Within the Bridge, it is important to differentiate between the following scenarios:

  • a SOAP call via an adapter within a service (see SOAP Adapter)
  • the called SOAP service itself

In this section you will find information on the called SOAP service itself.

The Bridge supports SOAP version 1.1, and SOAP version 1.2 for document-literal encoded services.

The Bridge supports SOAP 1.1. as well as SOAP 1.2, whereas SOAP 1.2 is only supported for document-literal encoded services. Which version to use for your web service is your choice. However, be aware of the fact that using document-literal encoded operations you will have to directly edit the SOAP request in test cases of the SOAP Test Tool and the E2E Analyzer to provide input parameters.

The procedure described in  Working with the SOAP Test Tool and Inserting Test Data only applies to RPC encoded operations.Find more information on SOAP encoding styles on SOAP Service.

SOAP messages are mapped to UML classes as described on XML - UML Class Mapping.

SOAP Service and HTTP Support

Runtime 2019.9 Bridge xUML services read the following incoming HTTP headers containing correlation information:

  • X-Transaction-Id or xTransactionId (in JMS context)
    This header identifies the transaction the call belongs to. You can set the transaction id manually with setTransactionID. If not set, the Runtime will generate one.
    This header will be passed through the callstack to identify all service calls that belong to a transaction.
  • X-Request-Id 
    This header should identify the unique request.
  • X-Sender-Host and X-Sender-Service
    These headers should contain the sender host resp. the sender service.

These headers will be all logged to the transaction log. Having this information, you can use this for error analysis or usage metrics.

Refer to HTTP Header Support regarding general information on HTTP protocol support in this context.

X-Transaction-ID corresponds to SOAP header TransactionID, and X-Request-ID corresponds to SOAP header CorrelationID. The SOAP header overrules the HTTP header if set.
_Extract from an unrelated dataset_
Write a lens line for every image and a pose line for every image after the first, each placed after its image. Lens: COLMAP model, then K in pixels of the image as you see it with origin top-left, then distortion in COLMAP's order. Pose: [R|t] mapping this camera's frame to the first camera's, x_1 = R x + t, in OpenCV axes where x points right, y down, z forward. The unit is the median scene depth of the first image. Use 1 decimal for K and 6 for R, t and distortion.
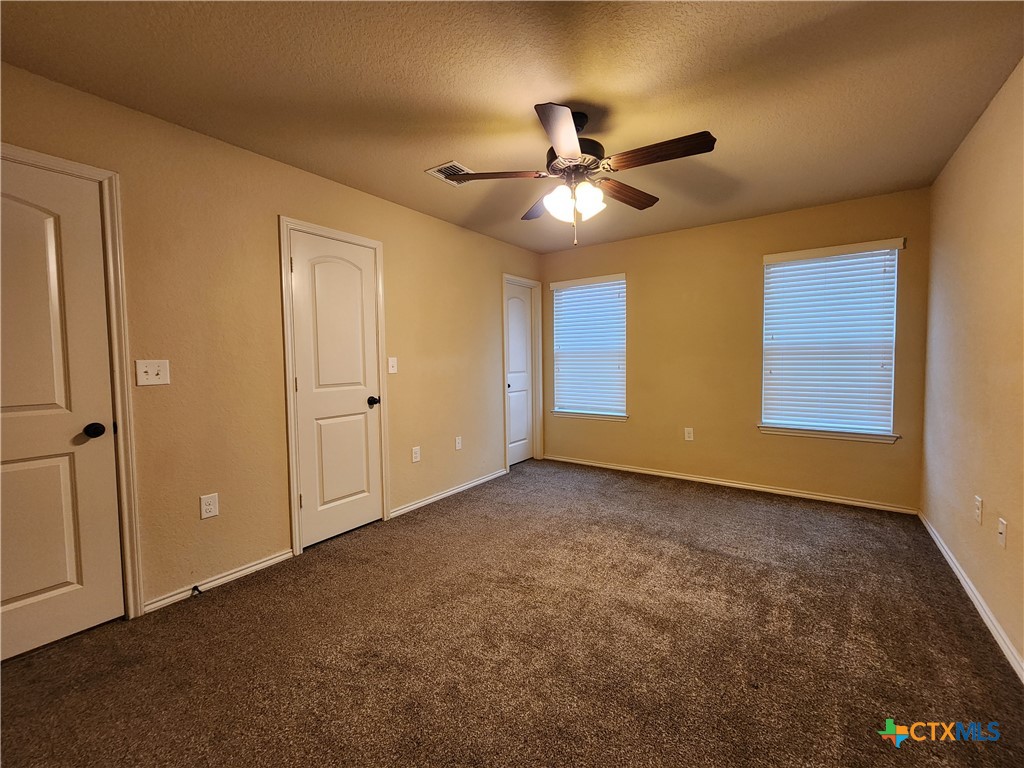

Runtime 2020.12 If the standard HTTP header handling does not meet your needs, you can take control of the header handling by defining your own header roles.
Refer to HTTP Header Support > Overwriting the Standard HTTP Headers for a detailed explanation of how to use this feature.

Additionally, any client calling an xUML SOAP service can specify the following HTTP header: X-Bridge: NoErrorReturn
This header will change the HTTP status code in case of error:

  • SOAP call without error
    No change, HTTP status code 200 (as expected).
  • SOAP call with error
    HTTP status code 200 (instead of 500).

    The response body does not change in this case and will still report the error details.